▸ Teks Sumber
•••••
Tinta Media - Anies, bakal calon gubernur gagal maju dalam Pilkada 2024, baik di Jakarta maupun Jabar buka suara. Ia menyebut dirinya gagal melaju dalam kontestasi pemilihan kepala daerah karena seluruh partai politik tersandera oleh pemegang kekuasaan. Ada usulan agar Anies masuk partai. Namun pertanyaannya, partai mana yang tidak tersandera oleh kekuasaan.
"Jangankan dimasuki, mencalonkan saja terancam," tegas Anies di akun Youtube pribadinya. (cnbcindonesia.com 1/9/2024).
Kritikan Anies seolah menegaskan bahwa sistem perpolitikan di Indonesia saat ini tidak memberikan kesempatan yang cukup bagi pihak yang ingin menawarkan alternatif berbeda. Situasi yang jauh dari ideal, partai politik yang seharusnya menjadi wadah menyalurkan aspirasi rakyat justru menjadi alat mempertahankan status quo, pendukung politik dinasti.
Terjebak Pragmatisme
Curhatan Anies tampaknya tidak berlebihan, bahkan bisa jadi sesuai kenyataan. Dunia politik sejak pilpres hingga pilkada masih memanas, baik tawar-menawar koalisi parpol, hingga bakal calon, bahkan mengotak-atik peraturan demi kekuasaan.
Realitas politik seperti dagang sapi, berubah kongsi demi kursi, tak ada kawan dan lawan sejati, yang ada mengejar kepentingan bersama. Realitas ini wajar dan pasti terjadi dalam demokrasi. Demi kekuasaan, parpol rela menjilat ludahnya sendiri, menggadaikan ideologi berbalut dalil, lebih tepat dalih.
Mereka berdalih demi kepentingan rakyat dan kemajuan bangsa para politisi berkoalisi. Namun, rakyat tak lebih dari pendorong mobil mogok, dibutuhkan suaranya setiap lima tahun sekali. Ketika kekuasaan sudah di tangan, rakyat kembali gigit jari. Nyatanya, sang penguasa dan anggota dewan mengabdi pada pemilik cuan.
Kedaulatan di tangan rakyat hanya slogan, karena faktanya ada di tangan oligarki. Contonya, UU Minerba, UU Migas, UU Cipta Kerja, hingga UU IKN adat bukti nyata. Meski rakyat menolak, perundangan tetap berjalan. Penguasa maupun politisi bertindak pragmatis, mengorbankan prinsip demi kekuasaan.
Parpol adalah wakil rakyat, seharusnya menyalurkan aspirasi dan memperjuangkan hak-hak rakyat, bukan membela kepentingan penguasa dan pengusaha.
•••••
▸ Data yang Tersedia
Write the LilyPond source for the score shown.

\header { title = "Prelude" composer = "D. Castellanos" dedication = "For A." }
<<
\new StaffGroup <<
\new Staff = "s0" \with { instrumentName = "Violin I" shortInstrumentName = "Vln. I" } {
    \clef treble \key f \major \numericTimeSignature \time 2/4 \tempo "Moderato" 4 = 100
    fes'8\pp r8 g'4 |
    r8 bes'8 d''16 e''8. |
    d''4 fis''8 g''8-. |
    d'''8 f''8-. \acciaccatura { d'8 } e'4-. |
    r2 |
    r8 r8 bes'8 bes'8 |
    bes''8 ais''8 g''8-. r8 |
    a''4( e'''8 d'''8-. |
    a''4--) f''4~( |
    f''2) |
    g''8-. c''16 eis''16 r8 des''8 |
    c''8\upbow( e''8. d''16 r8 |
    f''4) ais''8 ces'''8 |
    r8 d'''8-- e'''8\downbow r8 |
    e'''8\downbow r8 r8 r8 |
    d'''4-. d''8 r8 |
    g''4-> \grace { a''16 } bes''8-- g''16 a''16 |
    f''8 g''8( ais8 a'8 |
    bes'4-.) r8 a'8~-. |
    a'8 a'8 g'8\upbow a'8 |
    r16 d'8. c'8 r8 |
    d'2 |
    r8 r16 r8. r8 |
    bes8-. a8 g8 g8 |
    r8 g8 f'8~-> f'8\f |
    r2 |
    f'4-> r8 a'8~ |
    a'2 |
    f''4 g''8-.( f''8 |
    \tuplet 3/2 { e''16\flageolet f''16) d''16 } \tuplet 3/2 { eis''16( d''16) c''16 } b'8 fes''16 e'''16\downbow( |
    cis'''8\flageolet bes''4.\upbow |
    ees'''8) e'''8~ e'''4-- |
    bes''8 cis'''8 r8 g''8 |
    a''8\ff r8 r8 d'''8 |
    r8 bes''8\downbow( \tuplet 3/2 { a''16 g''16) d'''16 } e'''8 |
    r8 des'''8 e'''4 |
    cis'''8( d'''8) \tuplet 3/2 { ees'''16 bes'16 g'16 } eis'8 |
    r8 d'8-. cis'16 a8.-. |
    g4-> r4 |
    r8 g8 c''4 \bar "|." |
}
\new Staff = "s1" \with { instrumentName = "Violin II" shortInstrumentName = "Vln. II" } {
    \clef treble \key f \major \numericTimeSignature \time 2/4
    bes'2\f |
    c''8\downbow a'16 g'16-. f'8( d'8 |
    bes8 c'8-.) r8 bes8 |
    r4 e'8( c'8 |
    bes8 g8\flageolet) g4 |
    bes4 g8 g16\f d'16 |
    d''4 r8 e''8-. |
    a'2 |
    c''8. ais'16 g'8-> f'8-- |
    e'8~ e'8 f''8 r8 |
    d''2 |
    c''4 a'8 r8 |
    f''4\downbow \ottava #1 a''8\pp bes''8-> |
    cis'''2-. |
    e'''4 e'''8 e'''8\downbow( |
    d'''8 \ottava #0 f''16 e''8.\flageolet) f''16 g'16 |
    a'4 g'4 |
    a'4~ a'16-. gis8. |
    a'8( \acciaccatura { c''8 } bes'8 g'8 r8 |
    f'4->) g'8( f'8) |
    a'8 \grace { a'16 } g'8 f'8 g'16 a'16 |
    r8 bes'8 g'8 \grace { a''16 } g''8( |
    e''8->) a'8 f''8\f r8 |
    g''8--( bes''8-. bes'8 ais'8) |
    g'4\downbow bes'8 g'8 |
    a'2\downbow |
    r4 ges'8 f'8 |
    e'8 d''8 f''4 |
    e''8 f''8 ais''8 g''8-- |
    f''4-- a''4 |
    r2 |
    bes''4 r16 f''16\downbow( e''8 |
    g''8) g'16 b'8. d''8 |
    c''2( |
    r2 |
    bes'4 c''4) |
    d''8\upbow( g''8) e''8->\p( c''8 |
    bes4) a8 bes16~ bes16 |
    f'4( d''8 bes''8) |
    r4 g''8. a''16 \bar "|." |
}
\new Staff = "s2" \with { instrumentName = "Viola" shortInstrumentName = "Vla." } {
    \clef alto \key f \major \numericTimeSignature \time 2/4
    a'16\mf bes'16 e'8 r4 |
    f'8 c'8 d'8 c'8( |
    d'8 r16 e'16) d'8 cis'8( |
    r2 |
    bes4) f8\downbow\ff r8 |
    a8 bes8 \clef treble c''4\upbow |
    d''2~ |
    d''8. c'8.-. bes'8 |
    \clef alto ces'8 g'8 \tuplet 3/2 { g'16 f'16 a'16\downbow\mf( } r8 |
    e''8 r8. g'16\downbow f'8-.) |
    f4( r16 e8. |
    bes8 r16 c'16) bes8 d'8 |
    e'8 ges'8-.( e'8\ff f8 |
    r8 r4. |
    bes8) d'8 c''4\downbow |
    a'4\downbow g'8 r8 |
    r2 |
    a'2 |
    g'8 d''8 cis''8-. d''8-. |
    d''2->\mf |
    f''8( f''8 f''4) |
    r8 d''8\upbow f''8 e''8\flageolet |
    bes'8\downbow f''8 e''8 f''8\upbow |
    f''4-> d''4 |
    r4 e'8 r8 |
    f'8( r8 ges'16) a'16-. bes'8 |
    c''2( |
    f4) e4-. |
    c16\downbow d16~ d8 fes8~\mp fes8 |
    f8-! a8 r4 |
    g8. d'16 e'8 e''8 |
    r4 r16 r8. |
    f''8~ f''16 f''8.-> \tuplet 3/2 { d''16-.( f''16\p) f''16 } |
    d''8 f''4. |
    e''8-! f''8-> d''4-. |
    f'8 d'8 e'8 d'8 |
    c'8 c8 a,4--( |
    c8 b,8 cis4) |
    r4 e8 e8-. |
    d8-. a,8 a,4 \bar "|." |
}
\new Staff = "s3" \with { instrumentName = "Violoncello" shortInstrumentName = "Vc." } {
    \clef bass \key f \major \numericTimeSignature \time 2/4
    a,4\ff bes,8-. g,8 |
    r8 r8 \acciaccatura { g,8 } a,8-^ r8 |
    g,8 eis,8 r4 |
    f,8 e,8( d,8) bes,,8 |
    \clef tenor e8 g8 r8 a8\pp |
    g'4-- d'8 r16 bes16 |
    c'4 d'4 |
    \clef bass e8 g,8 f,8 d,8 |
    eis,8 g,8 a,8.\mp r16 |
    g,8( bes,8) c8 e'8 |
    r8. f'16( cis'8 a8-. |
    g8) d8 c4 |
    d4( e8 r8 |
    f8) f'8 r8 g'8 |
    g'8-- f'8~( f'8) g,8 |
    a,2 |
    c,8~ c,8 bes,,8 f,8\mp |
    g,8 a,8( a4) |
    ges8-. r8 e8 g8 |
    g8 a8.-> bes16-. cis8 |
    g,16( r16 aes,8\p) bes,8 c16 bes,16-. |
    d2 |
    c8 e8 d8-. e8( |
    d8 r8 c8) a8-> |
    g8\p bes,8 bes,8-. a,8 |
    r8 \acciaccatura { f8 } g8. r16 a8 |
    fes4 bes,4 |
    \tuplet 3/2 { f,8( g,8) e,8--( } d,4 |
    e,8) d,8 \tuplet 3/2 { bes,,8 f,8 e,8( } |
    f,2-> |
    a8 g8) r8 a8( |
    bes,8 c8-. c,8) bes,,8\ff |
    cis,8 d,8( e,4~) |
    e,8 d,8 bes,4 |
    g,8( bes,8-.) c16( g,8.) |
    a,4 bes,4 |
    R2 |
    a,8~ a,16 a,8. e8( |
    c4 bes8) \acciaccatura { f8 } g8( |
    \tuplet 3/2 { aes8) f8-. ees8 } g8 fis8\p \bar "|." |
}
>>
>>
•••••
▸ Petunjuk
(a) Sebutkan semua undang-undang yang dijadikan contoh dalam teks sumber untuk menunjukkan bahwa kedaulatan berada di tangan oligarki.
(b) Menurut teks sumber, apa yang disebut Anies sebagai penyebab dirinya gagal melaju dalam pemilihan kepala daerah?
(c) Teruskan teks sumber tentang kegagalan Anies maju dalam Pilkada 2024, dimulai tepat setelah kalimat terakhirnya.

▸ Jawaban
(a) UU Minerba, UU Migas, UU Cipta Kerja, dan UU IKN.

(b) Seluruh partai politik tersandera oleh pemegang kekuasaan.

(c)
Mirisnya lagi, ada 12 dari 24 partai politik peserta pemilu 2024 yang pernah terlibat korupsi. Mereka adalah parpol yang lolos masuk di Senayan dan pernah masuk dalam tampuk kekuasaan.
Borok partai politik sering dipakai penguasa untuk menyandera mereka. Untuk menyelamatkan marwah kader dan partai, akhirnya mereka tunduk pada kepentingan penguasa. (kompas.com/2023/09/15)
Faktor lain penyebab parpol bersikap pragmatis adalah demokrasi merupakan sistem politik berbiaya tinggi. Fadli Ramadhanil,
Manajer Program Perkumpulan untuk Pemilu dan Demokrasi (Perludem) menyampaikan bahwa untuk membuat partai politik baru hingga masuk peserta Pemilu 2024, selain sulit juga mahal.
Versi Nasdem, bisnis pendirian parpol baru bisa mencapai Rp50 M. Bahkan untuk maju menjadi anggota dewan di Senayan, politisi bisa mengeluarkan dana hingga10 milyar (news,republika, 9/6/2020). Tidak ada makan siang gratis, maka terjadilah simbiosis politisi, penguasa, dan pengusaha demi mengejar manfaat dan maslahat.
Manfaat merupakan nilai yang dijunjung tinggi dalam demokrasi. Pemerintahan yang tegak di atas akidah sekuler, menolak peran agama untuk mengatur kehidupan. Kedaulatan ada di tangan rakyat melalui wakil-wakilnya yang ada di parlemen untuk menyusun regulasi atau produk perundang-undangan berdasar akal lemah dan hawa nafsu. Celah inilah yang sering dimanfaatkan penguasa untuk mempertahankan status quo dengan menyandera parpol. Maka, perselisihan, pertentangan, baku hantam saling sikut juga permufakatan jahat akan senantiasa terjadi dalam demokrasi.
Parpol Sistem Islam Tidak Tersandera
Partai politik dalam Islam lahir dan tegak dalam rangka memenuhi kewajiban dan seruan Allah dalam Surat Ali Imran ayat 104 yang artinya,
"Hendaklah ada di antara kalian sekelompok orang yang mengajak pada kebaikan serta menyuruh berbuat makruf, dan mencegah kemungkaran. Mereka itulah orang-orang yang beruntung."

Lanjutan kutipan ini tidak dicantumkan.